Text for analysis ::
### Multivariate time series prediction using MLP with Hyperparameter optimization

In this notebook, we use **Optuna** to find the optimum values of hyperparameters. Optuna is a package for optimizing hyperparameters. In this notebook we specifically optimize the values of **learning rate, weight decay and dropout**.

Optuna is a python package specifially designed for hyperparameter tuning. We need to define a range of possible values for each of the hyperparameters. And optuna will try different parameter values with the model to minimize the validation loss after for specified number of experiments. 


In [1]:
import torch
import numpy as np
import optuna

import pandas as pd
from sklearn.preprocessing import MinMaxScaler

  from .autonotebook import tqdm as notebook_tqdm


In [2]:
path = '../dataset/final_data.csv'

In [3]:
device = torch.device('cuda' if torch.cuda.is_available() else 'cpu')
print(f'Using device: {device}')

# Implement determinism. Set a fixed value for random seed so that when the parameters are initialized, they are initialized same across all experiments.
torch.manual_seed(42)

# If you are using CUDA, also set the seed for it
if torch.cuda.is_available():
    torch.cuda.manual_seed(42)
    torch.cuda.manual_seed_all(42)

# Set the seed for NumPy
np.random.seed(42)

Using device: cuda


Here we define **RiverData** a custom Dataset class to load the dataset we have. It extends the pytorch Dataset class.  
- We need to define \_\_init__() function which can be used for loading data from file and optionally for data preprocessing.
- Thereafter we define \_\_len__() function which gives the length of dataset.
- Then we define \_\_getitem__() function which returns an instance of (feature, label) tuple which can be used for model training.
  For our time series data, feature means the past values to be used for training and label means the future values to be predicted.

In [4]:
class RiverData(torch.utils.data.Dataset):
    
    def __init__(self, df, target, datecol, seq_len, pred_len):
        self.df = df
        self.datecol = datecol
        self.target = target
        self.seq_len = seq_len
        self.pred_len = pred_len
        self.setIndex()
        

    def setIndex(self):
        self.df.set_index(self.datecol, inplace=True)
    

    def __len__(self):
        return len(self.df) - self.seq_len - self.pred_len


    def __getitem__(self, idx):
        if len(self.df) <= (idx + self.seq_len+self.pred_len):
            raise IndexError(f"Index {idx} is out of bounds for dataset of size {len(self.df)}")

Data excerpts ::

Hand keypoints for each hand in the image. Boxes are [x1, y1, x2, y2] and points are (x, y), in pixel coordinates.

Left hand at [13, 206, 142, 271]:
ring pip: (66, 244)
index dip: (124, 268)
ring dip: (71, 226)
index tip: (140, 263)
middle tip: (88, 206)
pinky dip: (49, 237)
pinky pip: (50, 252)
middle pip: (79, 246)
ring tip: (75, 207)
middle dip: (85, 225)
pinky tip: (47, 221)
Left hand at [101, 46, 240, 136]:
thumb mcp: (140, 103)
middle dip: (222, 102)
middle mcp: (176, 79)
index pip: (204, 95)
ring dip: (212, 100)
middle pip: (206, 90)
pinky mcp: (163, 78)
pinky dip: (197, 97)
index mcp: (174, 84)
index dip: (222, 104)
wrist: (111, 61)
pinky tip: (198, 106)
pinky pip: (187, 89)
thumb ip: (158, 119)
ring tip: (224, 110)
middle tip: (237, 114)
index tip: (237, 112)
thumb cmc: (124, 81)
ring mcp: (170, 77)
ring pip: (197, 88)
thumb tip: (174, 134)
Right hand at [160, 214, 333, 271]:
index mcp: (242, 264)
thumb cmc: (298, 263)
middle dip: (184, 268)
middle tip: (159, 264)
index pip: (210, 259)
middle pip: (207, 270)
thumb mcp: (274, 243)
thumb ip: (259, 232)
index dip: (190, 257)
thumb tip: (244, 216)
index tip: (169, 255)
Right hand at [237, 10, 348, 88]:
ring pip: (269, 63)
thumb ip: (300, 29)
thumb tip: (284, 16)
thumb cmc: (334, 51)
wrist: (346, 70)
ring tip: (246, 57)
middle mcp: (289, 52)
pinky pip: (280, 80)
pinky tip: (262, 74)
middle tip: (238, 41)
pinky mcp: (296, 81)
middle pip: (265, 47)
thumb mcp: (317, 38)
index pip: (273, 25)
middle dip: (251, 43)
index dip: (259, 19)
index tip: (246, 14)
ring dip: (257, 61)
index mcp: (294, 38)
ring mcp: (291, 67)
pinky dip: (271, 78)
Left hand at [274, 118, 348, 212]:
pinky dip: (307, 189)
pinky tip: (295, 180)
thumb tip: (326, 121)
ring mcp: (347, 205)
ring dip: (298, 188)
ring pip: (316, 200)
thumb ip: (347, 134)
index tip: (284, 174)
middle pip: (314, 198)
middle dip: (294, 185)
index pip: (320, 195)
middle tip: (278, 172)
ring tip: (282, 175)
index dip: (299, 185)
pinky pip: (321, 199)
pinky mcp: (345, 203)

Exercises to complete ::
• A. In the hyperparameter optimization notebook, copy out everything from "In this notebook, we" down to "decay and dropout**.", swapping "Optuna" for "Hyperopt".
• B. According to the hyperparameter optimization notebook, which hyperparameters are specifically optimized?
• C. Decide whether each statement agrees with the hyperparameter optimization notebook. Answer yes or no and quote the deciding words.
(i) Optuna tries different parameter values in order to minimize the validation loss.
(ii) RiverData extends the scikit-learn Dataset class.
(iii) The notebook reports that it ran on the CPU.

Answers below ::
• A.
In this notebook, we use **Hyperopt** to find the optimum values of hyperparameters. Hyperopt is a package for optimizing hyperparameters. In this notebook we specifically optimize the values of **learning rate, weight decay and dropout**.

• B. Learning rate, weight decay and dropout.

• C.
(i) Yes: "optuna will try different parameter values with the model to minimize the validation loss"
(ii) No: "It extends the pytorch Dataset class."
(iii) No: "Using device: cuda"